Olhar para trás, de Juan Gabriel Vásquez, publicado pela Alfaguara, com tradução do poeta Vasco Gato, é a comprovação de que o romance latino-americano não perdeu fôlego, sendo Vásquez um dos escritores latino-americanos mais aclamados da contemporaneidade.
Em Outubro de 2016, o realizador de cinema colombiano Sergio Cabrera estava há 3 dias em Lisboa com a sua mulher, portuguesa, e preparava-se para viajar para Barcelona, como convidado de uma retrospectiva dos seus filmes ao longo de vários dias, quando o seu mundo desabada, ao saber que do outro lado do oceano, o seu pai, Fausto Cabrera, acaba de falecer. Fausto morreu tal como viveu: de pé.
O realizador decide manter os seus compromissos, até porque é acto público de celebração difícil de adiar ou cancelar. Parte para Barcelona, onde a acompanhar essa retrospectiva numa cronologia invertida dos seus filmes, justamente do mais recente para o mais antigo, acaba por olhar para trás também sobre a sua própria vida. Sergio tem 66 anos, 3 casamentos e 4 filhos. Ateu. Nasceu em Medellín, viveu na China e trabalhou em Espanha. O seu actual casamento está em crise. E, sobre tudo isso, o seu país recusou um acordo de paz que permitiria pôr fim a mais de cinquenta anos de guerra.
A partir da perda e do luto, mesclado com o seu reencontro com o filho Raúl, que vai ter com o pai a Barcelona, o romance lança-se numa viagem do tempo, quando Fausto Cabrera tinha 13 anos e vivia justamente ali, em Barcelona, como se fosse a cidade que num passe de mágica provoca a viagem ao passado. Da guerra civil espanhola ao exílio da família de Fausto na América Latina, da Revolução Cultural na China aos movimentos armados dos anos sessenta, em que Sergio foi um guerrilheiro perdido na selva, em guerras clandestinas onde a própria identidade e os laços de família deveriam ser dissimulada, este romance, baseado em factos reais, é também uma fantástica retrospectiva sobre o século XX, também tocada pelo desencanto de uma família em que todos (pai, mãe, filho e filha) serviram o ideal comunista, cada um à sua maneira.

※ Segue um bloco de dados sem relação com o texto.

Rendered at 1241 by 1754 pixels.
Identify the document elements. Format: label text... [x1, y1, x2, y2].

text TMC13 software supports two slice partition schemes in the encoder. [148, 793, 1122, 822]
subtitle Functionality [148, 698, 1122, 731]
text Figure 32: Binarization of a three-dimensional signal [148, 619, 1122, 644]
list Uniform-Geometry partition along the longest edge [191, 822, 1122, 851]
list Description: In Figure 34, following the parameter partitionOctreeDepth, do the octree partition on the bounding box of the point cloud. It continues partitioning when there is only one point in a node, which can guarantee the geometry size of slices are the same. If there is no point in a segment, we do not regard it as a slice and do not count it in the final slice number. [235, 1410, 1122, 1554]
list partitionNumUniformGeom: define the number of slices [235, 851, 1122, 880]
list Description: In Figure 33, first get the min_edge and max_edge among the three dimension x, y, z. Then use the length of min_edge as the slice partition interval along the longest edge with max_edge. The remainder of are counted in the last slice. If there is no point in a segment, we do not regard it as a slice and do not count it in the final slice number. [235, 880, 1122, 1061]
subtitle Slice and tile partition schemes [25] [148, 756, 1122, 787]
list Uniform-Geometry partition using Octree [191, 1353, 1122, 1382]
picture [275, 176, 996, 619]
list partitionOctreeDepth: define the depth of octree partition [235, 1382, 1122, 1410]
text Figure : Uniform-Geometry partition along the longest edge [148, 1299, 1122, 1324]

«Quanto esforço físico, pensou, quanta obstinação mental, quanta disciplina e quanta vocação e quantos sacrifícios para fazer parte dessa missão maravilhosa: fazer a revolução, trazer o homem novo, trocar este mundo por um em que as pessoas sofressem menos ou onde ninguém sofresse. E agora estava ali: a fugir de tudo isso com a única ansiedade de não ser capturado.» (p. 444)
Apesar de ter vivido na China, formado na doutrina maoísta revolucionária, os outros guerrilheiros têm sempre dificuldade em considerar Sergio, então com dezenove anos, como um deles; esse jovem louro, branco, de olhos verdes, nitidamente um membro da elite de Bogotá, que se passeou pela Europa, «capaz de falar em espanhol, francês e chinês de literatura russa, ópera italiana e cinema japonês» (p. 331).
Conforme se anuncia nas primeiras palavras do romance, «Segundo me contou o próprio» (p. 15), esta é uma narrativa baseada em factos verídicos, pois a experiência de Sergio e da sua família foi sendo revelada ao autor «ao longo de sete anos de encontros e mais de trinta horas de conversas gravadas» (p. 487). Juan Gabriel Vásquez trabalha esta matéria de forma magistral e oferece-nos um romance arrebatador, onde se sobrepõe a «interpretação» do romancista (p. 489).
Juan Gabriel Vásquez nasceu em Bogotá, Colômbia, em 1973. Estudou Literatura na Sorbonne em Paris e viveu em Barcelona por mais de uma década. É autor dos romances Os informadores, As reputações, O barulho das coisas ao cair (reeditado mais recentemente) e A forma das ruínas (Prémio Literário Casino da Póvoa/Correntes d’Escritas; finalista do Man Booker International Prize).